• [JOB ITEM]
Take from the data every line in which the word "bowl" is found.
BEGIN PROVIDED RECORDS
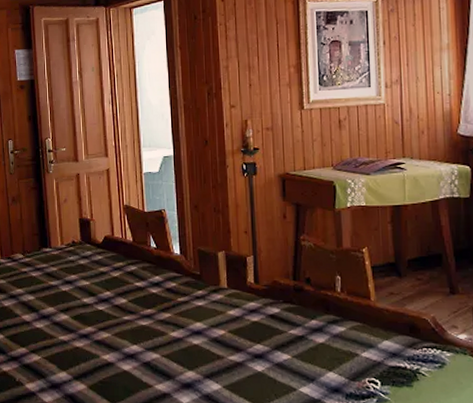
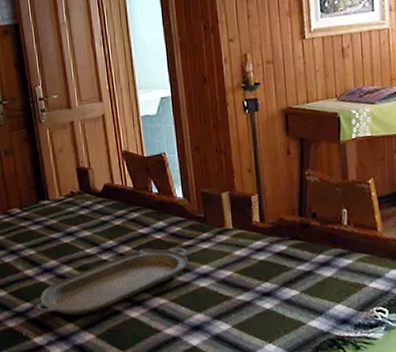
serving tray: none [29,301,182,365] -> present [34,247,188,316]

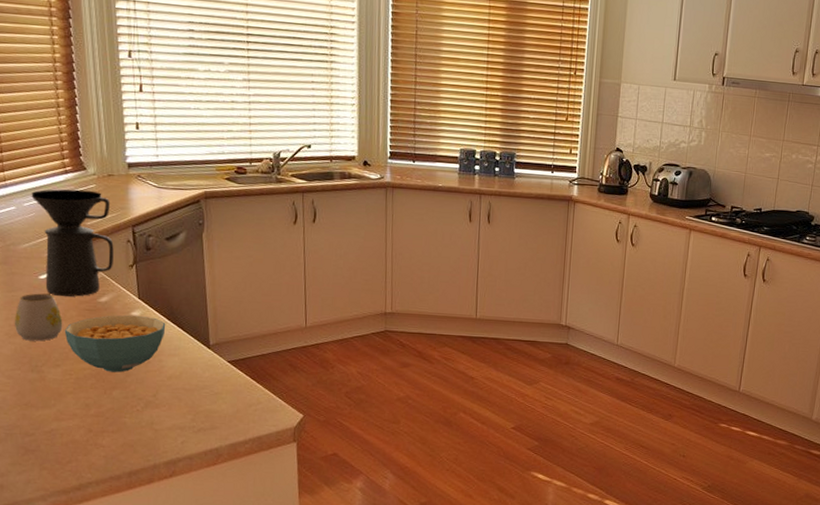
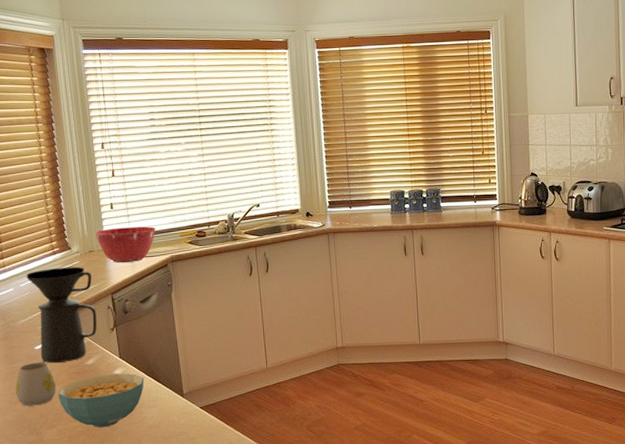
mixing bowl: none [115,151,189,194] -> present [94,226,156,263]

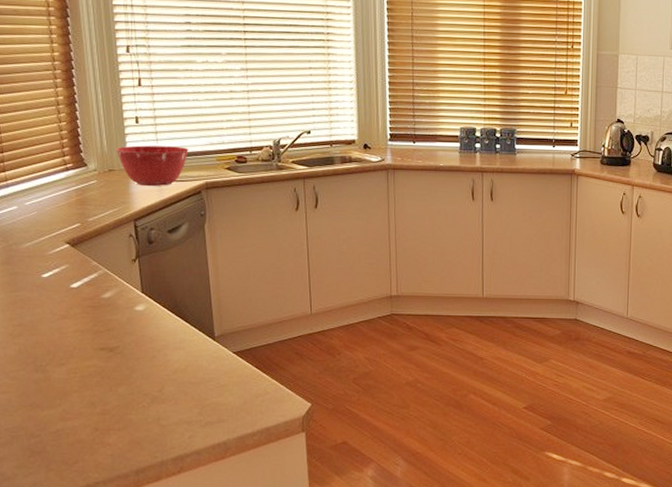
mug: present [16,362,56,406] -> none [19,292,67,341]
coffee maker: present [26,266,97,363] -> none [33,186,116,294]
cereal bowl: present [58,373,145,428] -> none [68,309,170,369]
END PROVIDED RECORDS
• [RESPONSE BELOW]
mixing bowl: none [115,151,189,194] -> present [94,226,156,263]
cereal bowl: present [58,373,145,428] -> none [68,309,170,369]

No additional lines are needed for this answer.